Time Complexity: O(N*M), where N is the length of arr and M is the total number of elements in pieces. In the worst case, we might iterate through all elements of pieces for each element in arr.

Space Complexity: O(1), as we only use a few integer variables for indexing.

Approach 2: Hash Map for Quick Lookup

This approach uses a hash map (dictionary in Python) to store the sub-arrays in pieces, keyed by their first element. This allows for O(1) lookup time to find a matching sub-array. The rest of the logic remains similar to Approach 1, checking for consecutive matches.

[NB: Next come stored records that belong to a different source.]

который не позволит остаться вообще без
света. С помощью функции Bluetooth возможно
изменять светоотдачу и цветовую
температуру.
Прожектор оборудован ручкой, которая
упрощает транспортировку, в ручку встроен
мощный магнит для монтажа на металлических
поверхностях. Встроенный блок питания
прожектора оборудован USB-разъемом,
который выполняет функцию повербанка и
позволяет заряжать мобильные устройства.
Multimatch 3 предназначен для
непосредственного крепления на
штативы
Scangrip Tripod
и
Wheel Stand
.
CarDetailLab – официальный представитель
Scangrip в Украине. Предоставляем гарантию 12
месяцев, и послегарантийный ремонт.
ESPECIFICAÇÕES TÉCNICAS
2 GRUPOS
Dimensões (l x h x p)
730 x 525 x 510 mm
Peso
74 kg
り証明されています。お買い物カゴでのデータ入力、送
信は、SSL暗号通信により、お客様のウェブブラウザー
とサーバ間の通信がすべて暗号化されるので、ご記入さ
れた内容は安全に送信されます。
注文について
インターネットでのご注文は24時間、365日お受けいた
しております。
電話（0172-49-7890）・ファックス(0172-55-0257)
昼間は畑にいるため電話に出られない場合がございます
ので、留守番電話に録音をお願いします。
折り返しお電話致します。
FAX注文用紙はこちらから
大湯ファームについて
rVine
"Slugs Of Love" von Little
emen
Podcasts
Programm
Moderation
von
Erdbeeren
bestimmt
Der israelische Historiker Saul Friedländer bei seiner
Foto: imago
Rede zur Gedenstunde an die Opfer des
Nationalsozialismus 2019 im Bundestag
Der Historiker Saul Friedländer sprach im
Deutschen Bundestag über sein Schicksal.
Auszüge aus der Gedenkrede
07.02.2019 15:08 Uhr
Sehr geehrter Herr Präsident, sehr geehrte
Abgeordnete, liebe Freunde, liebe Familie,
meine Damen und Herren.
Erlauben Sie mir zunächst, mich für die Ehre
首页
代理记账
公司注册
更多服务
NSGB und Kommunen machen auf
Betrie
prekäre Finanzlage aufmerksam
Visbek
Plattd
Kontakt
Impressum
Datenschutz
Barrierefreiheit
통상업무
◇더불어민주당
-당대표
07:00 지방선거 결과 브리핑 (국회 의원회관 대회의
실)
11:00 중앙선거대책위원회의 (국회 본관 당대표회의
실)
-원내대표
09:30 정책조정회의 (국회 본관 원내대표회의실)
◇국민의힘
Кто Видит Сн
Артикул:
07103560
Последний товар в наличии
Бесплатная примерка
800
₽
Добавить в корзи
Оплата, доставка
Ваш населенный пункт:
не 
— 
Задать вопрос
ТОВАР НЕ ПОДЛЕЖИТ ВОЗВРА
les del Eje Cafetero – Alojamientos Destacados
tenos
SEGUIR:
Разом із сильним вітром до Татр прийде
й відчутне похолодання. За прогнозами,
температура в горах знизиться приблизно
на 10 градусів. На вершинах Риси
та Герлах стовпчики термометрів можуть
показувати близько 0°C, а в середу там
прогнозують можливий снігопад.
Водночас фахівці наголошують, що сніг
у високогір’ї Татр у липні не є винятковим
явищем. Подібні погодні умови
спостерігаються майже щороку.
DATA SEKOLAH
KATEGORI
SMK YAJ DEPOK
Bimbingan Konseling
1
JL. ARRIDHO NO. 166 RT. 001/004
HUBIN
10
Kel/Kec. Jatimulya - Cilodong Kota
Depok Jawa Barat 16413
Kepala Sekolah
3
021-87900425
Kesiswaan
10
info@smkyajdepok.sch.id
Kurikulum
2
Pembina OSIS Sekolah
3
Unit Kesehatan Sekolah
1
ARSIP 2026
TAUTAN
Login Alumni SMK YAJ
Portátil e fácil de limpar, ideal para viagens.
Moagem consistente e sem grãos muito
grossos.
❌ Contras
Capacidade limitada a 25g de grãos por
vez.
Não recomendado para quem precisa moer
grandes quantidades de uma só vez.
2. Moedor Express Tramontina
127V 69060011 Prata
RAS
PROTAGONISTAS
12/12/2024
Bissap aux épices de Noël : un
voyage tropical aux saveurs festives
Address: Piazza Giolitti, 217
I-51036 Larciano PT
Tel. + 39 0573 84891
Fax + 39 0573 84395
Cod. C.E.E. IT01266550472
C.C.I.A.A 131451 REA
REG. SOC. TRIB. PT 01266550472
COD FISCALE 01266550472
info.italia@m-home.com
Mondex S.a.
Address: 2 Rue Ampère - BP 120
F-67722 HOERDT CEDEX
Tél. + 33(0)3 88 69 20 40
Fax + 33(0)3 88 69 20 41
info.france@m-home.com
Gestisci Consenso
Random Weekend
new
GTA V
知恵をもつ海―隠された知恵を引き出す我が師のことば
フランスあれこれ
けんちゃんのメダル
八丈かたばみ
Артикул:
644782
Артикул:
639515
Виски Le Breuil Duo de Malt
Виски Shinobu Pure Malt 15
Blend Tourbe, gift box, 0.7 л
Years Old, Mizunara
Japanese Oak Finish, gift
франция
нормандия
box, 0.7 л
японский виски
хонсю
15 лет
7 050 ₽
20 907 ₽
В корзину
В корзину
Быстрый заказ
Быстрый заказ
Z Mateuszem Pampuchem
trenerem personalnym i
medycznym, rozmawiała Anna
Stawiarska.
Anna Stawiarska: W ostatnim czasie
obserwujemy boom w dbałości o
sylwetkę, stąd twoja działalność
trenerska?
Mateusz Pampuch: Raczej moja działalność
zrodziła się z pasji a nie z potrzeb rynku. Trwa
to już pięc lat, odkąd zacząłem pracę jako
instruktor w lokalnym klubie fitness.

Time Complexity: O(N+M), where N is the length of arr and M is the total number of elements across all arrays in pieces. The creation of the hash map is O(M), and the iteration is O(N). Lookup in the hash map is O(1) on average.

Space Complexity: O(M), to store the hash map of sub-arrays in pieces.

Code Explanation (Python)

Both Python solutions are provided; I will explain Solution 2 (using the hashmap) as it's more efficient.

class Solution:
    def canFormArray(self, arr: List[int], pieces: List[List[int]]) -> bool:
        d = {p[0]: p for p in pieces}  # Create a hash map for O(1) lookup
        i, n = 0, len(arr)
        while i < n:
            if arr[i] not in d:  # Check if current element is a start of a piece
                return False      # If not found, it's impossible to form arr
            p = d[arr[i]]       # Retrieve the piece starting with the element
            if arr[i : i + len(p)] != p: #Check if this piece matches arr
                return False          # If no match, return false
            i += len(p)            # Advance the index by the length of the matched piece
        return True                 # If all pieces are matched, return True

The code first creates a dictionary d where keys are the first elements of the sub-arrays in pieces and values are the sub-arrays themselves. The while loop iterates through arr, checking if each element is a key in d. If it is, it verifies if the subsequent elements in arr match the corresponding sub-array. If there is a mismatch at any point, or if an element is not found as a key in d, the function returns False. If the loop completes without finding any mismatches, it means all the sub-arrays can be concatenated to form arr, and the function returns True.

The other languages' solutions follow a similar logic, adapting the data structures (hash maps or dictionaries) to their respective languages. The key improvement of Solution 2 over Solution 1 is the use of the hash map for significantly faster lookup of sub-arrays in pieces.